I had the opportunity to present on From Bluescreens to Scripts: Enhancing Troubleshooting with Microsoft Copilot at MMS with Johan Arwidmark, and if you attended, here is a recap of the session we did.
MMS 2026 at MOA: From Bluescreens to Scripts: Enhancing T…
This session came from a place everyone in the room recognized immediately: modern troubleshooting is loud, messy, and time‑pressured. Logs are overwhelming, incidents escalate quickly, and too much time is still spent on mechanical work instead of actual problem‑solving. The goal wasn’t to replace expert judgment. It was to show how Microsoft Copilot can compress the time between signal and insight—and help operators spend their energy where it matters.
The Reality of Modern Troubleshooting
We started by acknowledging something uncomfortable: most troubleshooting workflows haven’t really evolved.
When a system crashes or misbehaves, the pattern is familiar:
- Collect logs and dumps
- Dig through noisy data
- Google cryptic error codes
- Rewrite the same scripts again and again
- Document everything after the fact—if there’s time
This isn’t a skills problem. It’s a time and focus problem. Humans end up doing a lot of mechanical work that doesn’t benefit from human creativity or experience.
This is exactly where Copilot adds value.
Bluescreens: From Guesswork to Hypotheses
One of the most relatable pain points we covered was bluescreen analysis.
Traditionally, analyzing a minidump means opening WinDbg, inspecting stacks and symbols, searching error codes, and hoping something obvious jumps out. It works—but it’s slow and cognitively expensive.
By using Copilot, we showed how minidumps can be analyzed with clear prompts that ask for:
- Likely faulty components or drivers
- Confidence levels in the diagnosis
- Actionable remediation steps
- Requests for missing context when certainty is low
The key takeaway wasn’t that Copilot is always right—but that it produces structured hypotheses faster, giving experts a much better starting point.
Event Logs Without the Noise
Event logs were the next battlefield.
Thousands of events per hour, multiple providers shouting at once, and very little correlation across logs. Most of the time is spent scrolling rather than reasoning.
Here, Copilot shines by summarizing logs within a defined time window, grouping related events, and producing timelines instead of flat lists. That shift—from “what happened?” to “what likely happened and why?”—changes how quickly teams can respond.

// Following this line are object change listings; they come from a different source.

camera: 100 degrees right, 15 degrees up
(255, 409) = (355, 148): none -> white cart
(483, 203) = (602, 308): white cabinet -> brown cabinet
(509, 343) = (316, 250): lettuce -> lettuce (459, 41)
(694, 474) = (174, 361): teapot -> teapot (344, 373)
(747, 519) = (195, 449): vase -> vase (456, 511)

The important lesson was to ask for timelines and interpretation, not raw summaries.
From Errors to Scripts
Troubleshooting often ends with someone saying, “We should automate this.”

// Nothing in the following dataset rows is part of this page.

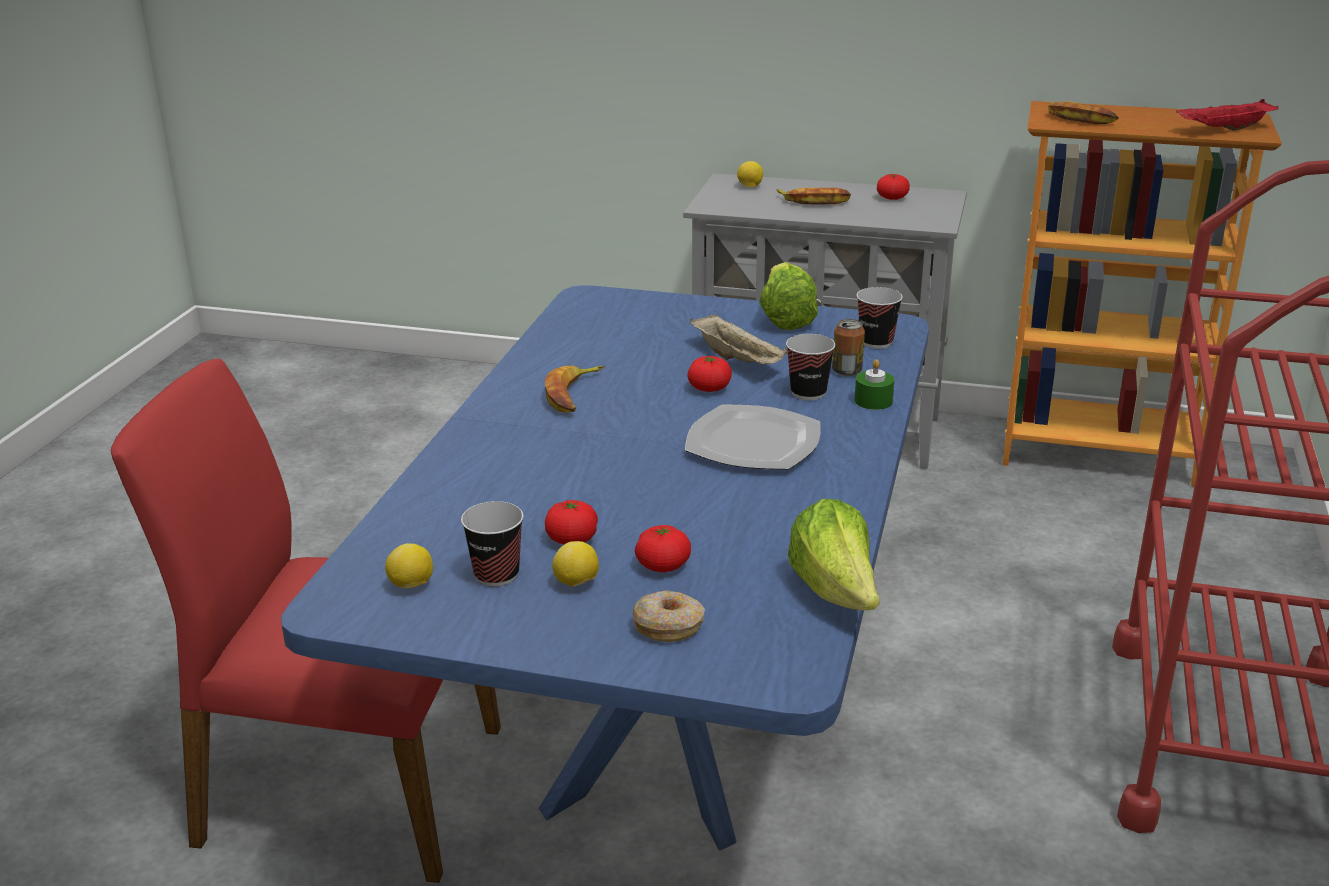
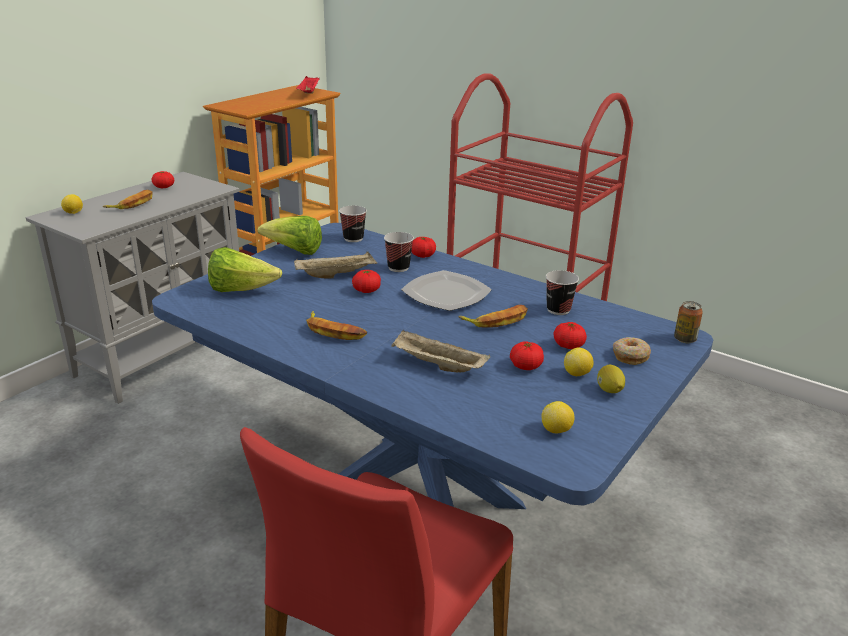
camera: 70 degrees left, 0 degrees up
(496, 575) = (556, 398): cup -> cup (558, 310)
(530, 476) = (437, 365): none -> beige tray
(542, 617) = (609, 391): none -> lemon
(836, 593) = (613, 309): lettuce -> lettuce (241, 290)
(847, 371) = (382, 253): can -> can (684, 339)
(873, 401) = (423, 255): green candle -> tomato
(1078, 118) = (249, 106): banana -> banana (496, 320)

But automation takes time, context, and precision. Copilot helps by drafting PowerShell scripts directly from natural language prompts—handling the repetitive scaffolding so engineers can focus on correctness, security, and governance.
The session emphasized that Copilot accelerates script creation, but humans still own validation. Review checklists, permissions, logging, and signing still matter.

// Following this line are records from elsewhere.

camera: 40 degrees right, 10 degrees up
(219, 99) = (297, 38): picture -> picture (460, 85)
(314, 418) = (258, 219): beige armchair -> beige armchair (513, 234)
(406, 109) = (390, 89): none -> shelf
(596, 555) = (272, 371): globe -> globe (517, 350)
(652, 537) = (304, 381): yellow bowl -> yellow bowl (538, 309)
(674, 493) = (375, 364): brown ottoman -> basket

And yes, we did create a nice Executive Breifing as a slide deck, and when someone wanted a Cat in that, yes, we added the cat as well.

Making Troubleshooting Repeatable
One of the more forward‑looking parts of the session was turning troubleshooting into a repeatable process.
By standardizing log collection into a predictable “Copilot log pack” and pairing it with a Copilot agent, teams can analyze incidents consistently—every time, regardless of who is on call.
You can download the LogCollectionPack here: Files/Tools/LogCollectionPack at master · DeploymentBunny/Files
This is where Copilot becomes more than a chat tool. It becomes part of an operational workflow.
Closing the Loop
Troubleshooting doesn’t end when the issue is fixed.
Incident summaries, post‑mortems, runbooks, and handovers are often rushed or skipped entirely. Copilot can generate first‑draft documentation in seconds, helping teams close incidents properly and retain knowledge instead of losing it.
Final Takeaway
If there’s one thing to remember from this session, it’s this:
Copilot reduces toil, not thinking.
Used well, it compresses time‑to‑insight, standardizes workflows, and frees experts to work on harder problems instead of mechanical ones.
That was the core message of From Bluescreens to Scripts—and hopefully what you walked away with from MMS.